Judicial Branch, State of New Hampshire
| For Immediate Release:
July 17, 2017
Nashua Drug Court treatment provider receives certificate of excellence
NASHUA – The Judicial Branch announced today that the treatment provider for the Drug Court at Hillsborough County Superior Court (Southern District) has been honored with a Certificate of Excellence for its high quality of evidence-based treatment for addiction. It is the first such honor awarded on the East Coast. Greater Nashua Mental Health Center received the certificate from the Matrix Institute on Addictions, one of the country's leading non-profits dedicated to treatment programs for justice-involved adults who also suffer from substance abuse.

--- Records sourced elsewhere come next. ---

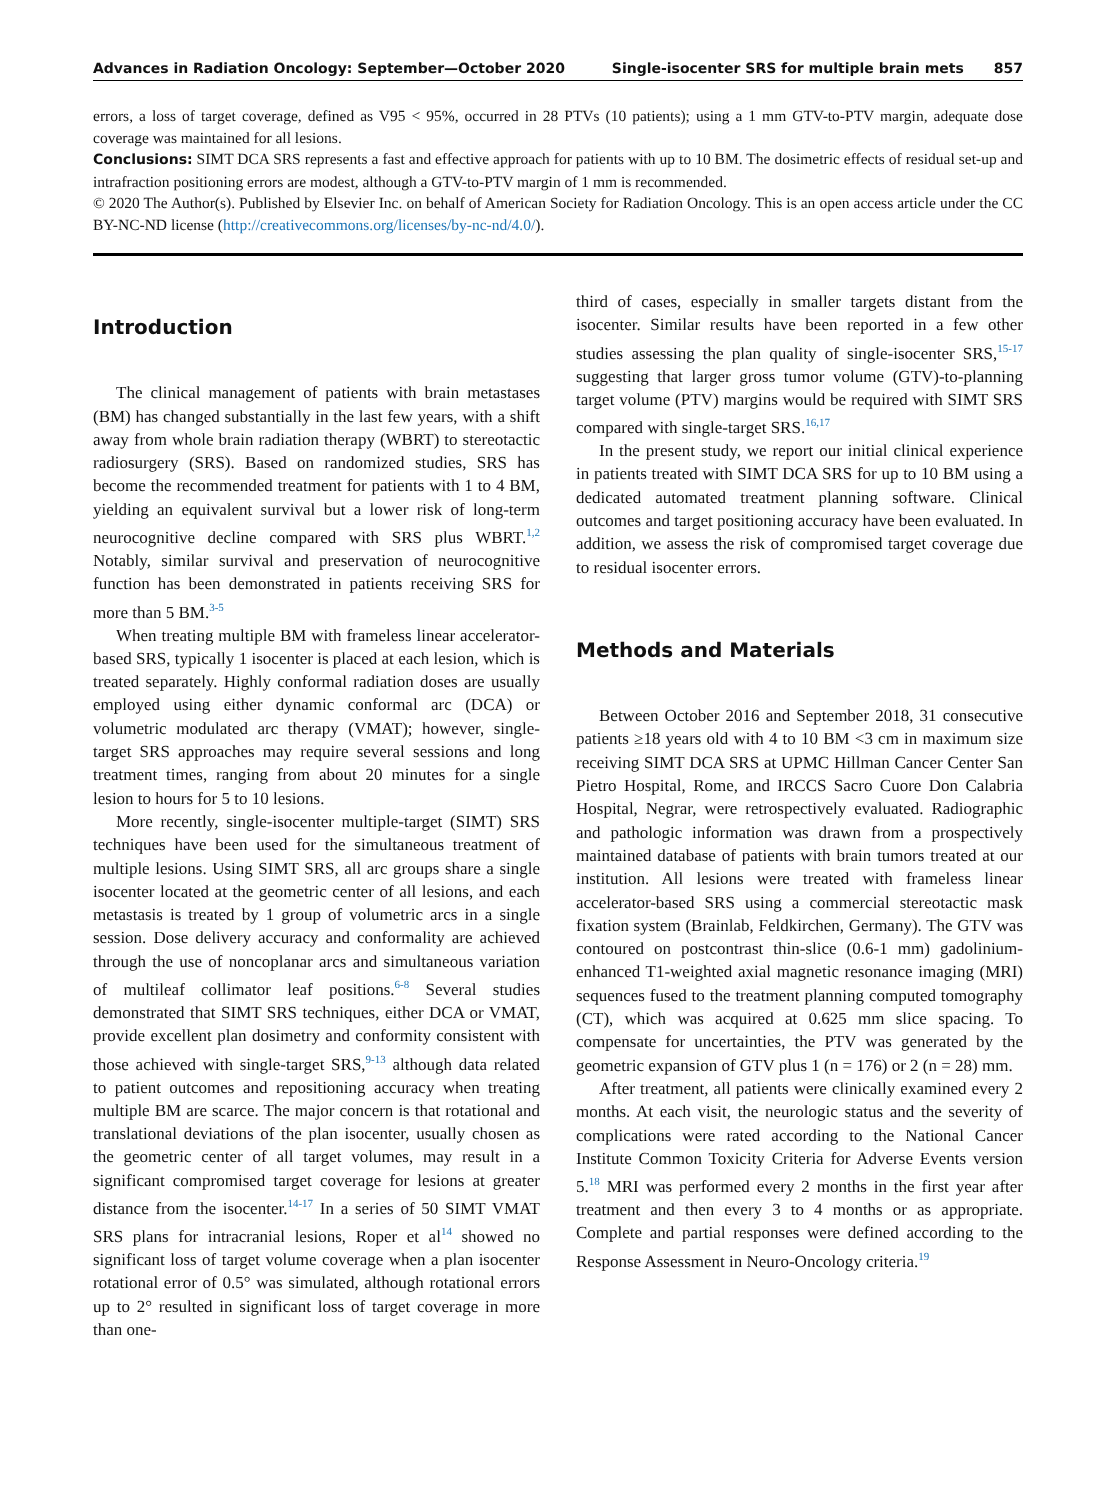Advances in Radiation Oncology: September—October 2020
Single-isocenter SRS for multiple brain mets 857
errors, a loss of target coverage, defined as V95 < 95%, occurred in 28 PTVs (10 patients); using a 1 mm GTV-to-PTV margin, adequate dose coverage was maintained for all lesions.
Conclusions: SIMT DCA SRS represents a fast and effective approach for patients with up to 10 BM. The dosimetric effects of residual set-up and intrafraction positioning errors are modest, although a GTV-to-PTV margin of 1 mm is recommended.
© 2020 The Author(s). Published by Elsevier Inc. on behalf of American Society for Radiation Oncology. This is an open access article under the CC BY-NC-ND license (http://creativecommons.org/licenses/by-nc-nd/4.0/).
Introduction
The clinical management of patients with brain metastases (BM) has changed substantially in the last few years, with a shift away from whole brain radiation therapy (WBRT) to stereotactic radiosurgery (SRS). Based on randomized studies, SRS has become the recommended treatment for patients with 1 to 4 BM, yielding an equivalent survival but a lower risk of long-term neurocognitive decline compared with SRS plus WBRT.<sup>1,2</sup> Notably, similar survival and preservation of neurocognitive function has been demonstrated in patients receiving SRS for more than 5 BM.<sup>3-5</sup>
When treating multiple BM with frameless linear accelerator-based SRS, typically 1 isocenter is placed at each lesion, which is treated separately. Highly conformal radiation doses are usually employed using either dynamic conformal arc (DCA) or volumetric modulated arc therapy (VMAT); however, single-target SRS approaches may require several sessions and long treatment times, ranging from about 20 minutes for a single lesion to hours for 5 to 10 lesions.
More recently, single-isocenter multiple-target (SIMT) SRS techniques have been used for the simultaneous treatment of multiple lesions. Using SIMT SRS, all arc groups share a single isocenter located at the geometric center of all lesions, and each metastasis is treated by 1 group of volumetric arcs in a single session. Dose delivery accuracy and conformality are achieved through the use of noncoplanar arcs and simultaneous variation of multileaf collimator leaf positions.<sup>6-8</sup> Several studies demonstrated that SIMT SRS techniques, either DCA or VMAT, provide excellent plan dosimetry and conformity consistent with those achieved with single-target SRS,<sup>9-13</sup> although data related to patient outcomes and repositioning accuracy when treating multiple BM are scarce. The major concern is that rotational and translational deviations of the plan isocenter, usually chosen as the geometric center of all target volumes, may result in a significant compromised target coverage for lesions at greater distance from the isocenter.<sup>14-17</sup> In a series of 50 SIMT VMAT SRS plans for intracranial lesions, Roper et al<sup>14</sup> showed no significant loss of target volume coverage when a plan isocenter rotational error of 0.5° was simulated, although rotational errors up to 2° resulted in significant loss of target coverage in more than one-
third of cases, especially in smaller targets distant from the isocenter. Similar results have been reported in a few other studies assessing the plan quality of single-isocenter SRS,<sup>15-17</sup> suggesting that larger gross tumor volume (GTV)-to-planning target volume (PTV) margins would be required with SIMT SRS compared with single-target SRS.<sup>16,17</sup>
In the present study, we report our initial clinical experience in patients treated with SIMT DCA SRS for up to 10 BM using a dedicated automated treatment planning software. Clinical outcomes and target positioning accuracy have been evaluated. In addition, we assess the risk of compromised target coverage due to residual isocenter errors.
Methods and Materials
Between October 2016 and September 2018, 31 consecutive patients ≥18 years old with 4 to 10 BM <3 cm in maximum size receiving SIMT DCA SRS at UPMC Hillman Cancer Center San Pietro Hospital, Rome, and IRCCS Sacro Cuore Don Calabria Hospital, Negrar, were retrospectively evaluated. Radiographic and pathologic information was drawn from a prospectively maintained database of patients with brain tumors treated at our institution. All lesions were treated with frameless linear accelerator-based SRS using a commercial stereotactic mask fixation system (Brainlab, Feldkirchen, Germany). The GTV was contoured on postcontrast thin-slice (0.6-1 mm) gadolinium-enhanced T1-weighted axial magnetic resonance imaging (MRI) sequences fused to the treatment planning computed tomography (CT), which was acquired at 0.625 mm slice spacing. To compensate for uncertainties, the PTV was generated by the geometric expansion of GTV plus 1 (n = 176) or 2 (n = 28) mm.
After treatment, all patients were clinically examined every 2 months. At each visit, the neurologic status and the severity of complications were rated according to the National Cancer Institute Common Toxicity Criteria for Adverse Events version 5.<sup>18</sup> MRI was performed every 2 months in the first year after treatment and then every 3 to 4 months or as appropriate. Complete and partial responses were defined according to the Response Assessment in Neuro-Oncology criteria.<sup>19</sup>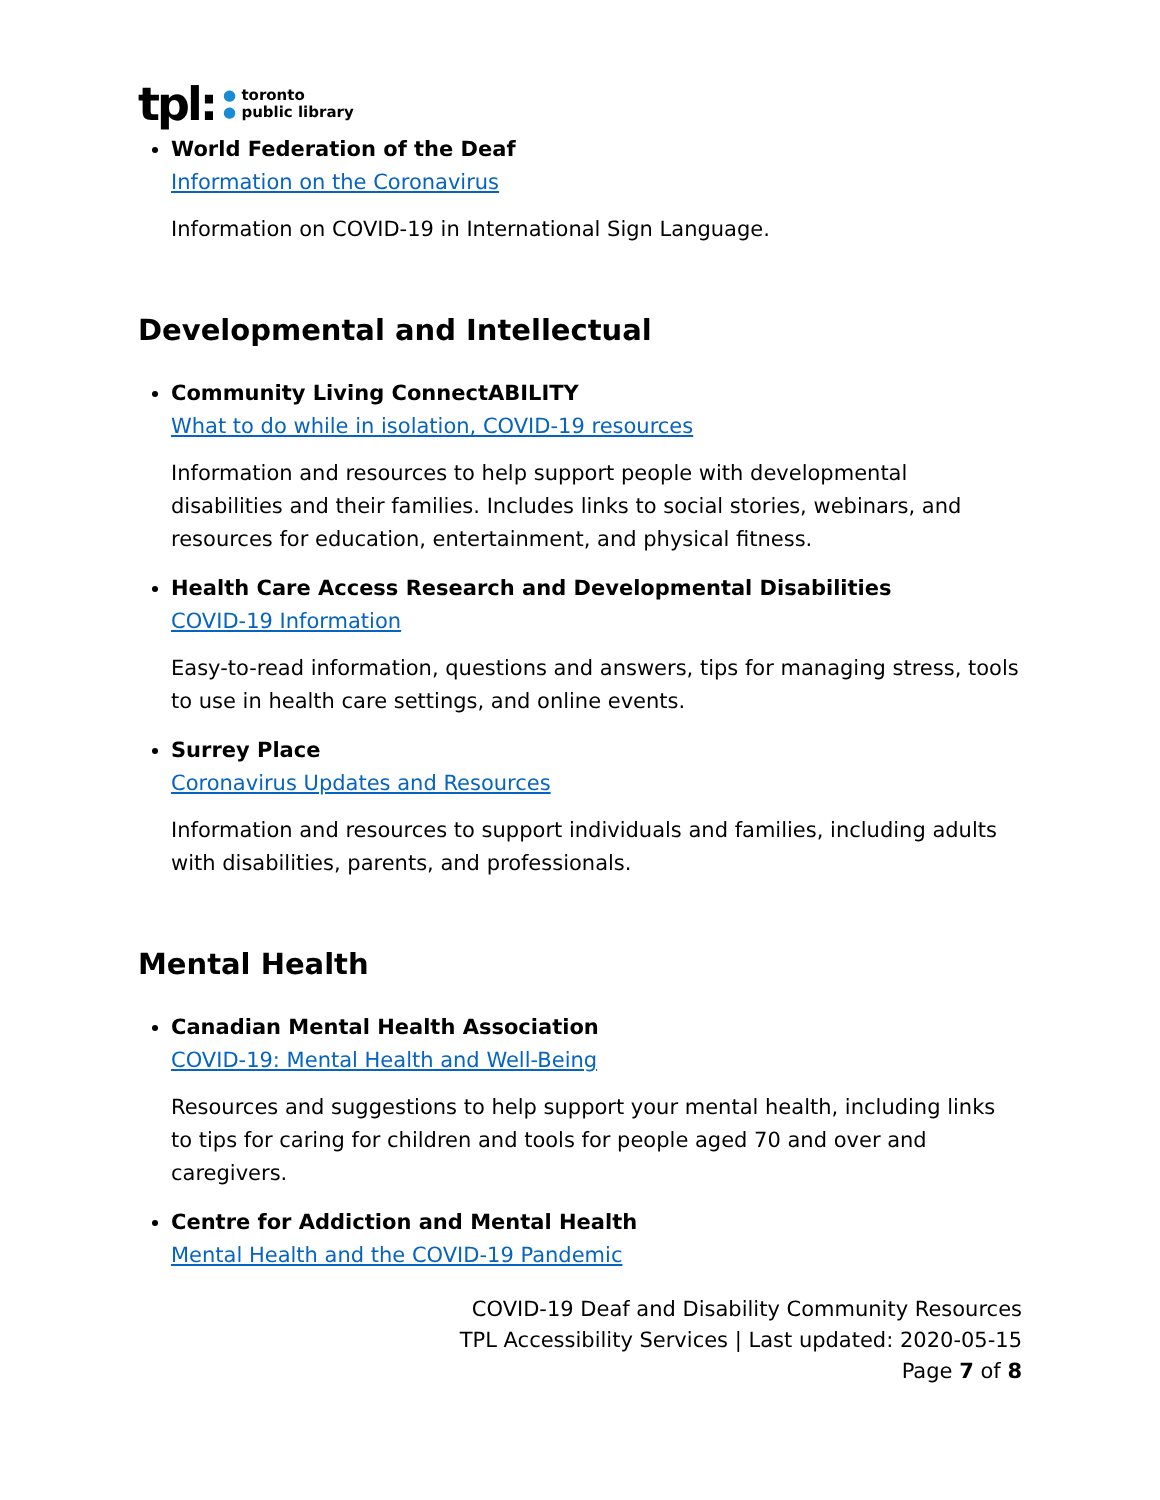tpl:
● toronto
● public library
World Federation of the Deaf
Information on the Coronavirus
Information on COVID-19 in International Sign Language.
Developmental and Intellectual
Community Living ConnectABILITY
What to do while in isolation, COVID-19 resources
Information and resources to help support people with developmental disabilities and their families. Includes links to social stories, webinars, and resources for education, entertainment, and physical fitness.
Health Care Access Research and Developmental Disabilities
COVID-19 Information
Easy-to-read information, questions and answers, tips for managing stress, tools to use in health care settings, and online events.
Surrey Place
Coronavirus Updates and Resources
Information and resources to support individuals and families, including adults with disabilities, parents, and professionals.
Mental Health
Canadian Mental Health Association
COVID-19: Mental Health and Well-Being
Resources and suggestions to help support your mental health, including links to tips for caring for children and tools for people aged 70 and over and caregivers.
Centre for Addiction and Mental Health
Mental Health and the COVID-19 Pandemic
COVID-19 Deaf and Disability Community Resources
TPL Accessibility Services | Last updated: 2020-05-15
Page 7 of 8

“This is another excellent example of our continuing effort to provide the best treatment available for our Drug Court participants seeking recovery,” said presiding justice, Hon. Jacalyn A. Colburn. “We are lucky to have a treatment partner willing to utilize the most effective tools to accomplish our goals of ending the cycle of substance related crime, promoting recovery, and thereby enhancing community safety.”
Dr. Cynthia Whittaker, clinical supervisor for the Drug Court, echoed Colburn's reaction saying, “This certification confirms Greater Nashua Mental Health Center's ongoing commitment to upholding fidelity to evidence-based practices. We strive to provide Drug Court participants with the highest caliber of treatment that addresses both substance use and mental health disorders to promote wellness and recovery.”
Currently, Drug Courts operate in 6 out of New Hampshire's 11 county courts including: Belknap, Cheshire, Grafton, Hillsborough (Southern Division), Rockingham and Strafford. Some 170 men and women currently participate in the program that boasts a recidivism rate of 22 percent, compared to 78 percent rate for those individuals who are not enrolled in drug court.
Drug Courts connect felony, misdemeanor and parole-level, substance-dependent offenders to an integrated system of intensive alcohol and drug treatment in the community. This intensive treatment is combined with regular court appearances, case management, strict court supervision, progressive incentives and sanctions, and community supervision though the NHDOC-Probation/Parole. By linking participants to treatment services, the program aims to address offender's addiction issues that led to criminal behavior, thereby reducing recidivism, reducing victims, and enhancing public safety. Drug Court is designed to be a 12 to 24-month alternative sentencing program, divided into three to five court phases and four to five treatment levels, averaging 18 months, followed by an additional 12 months of probation/parole and aftercare.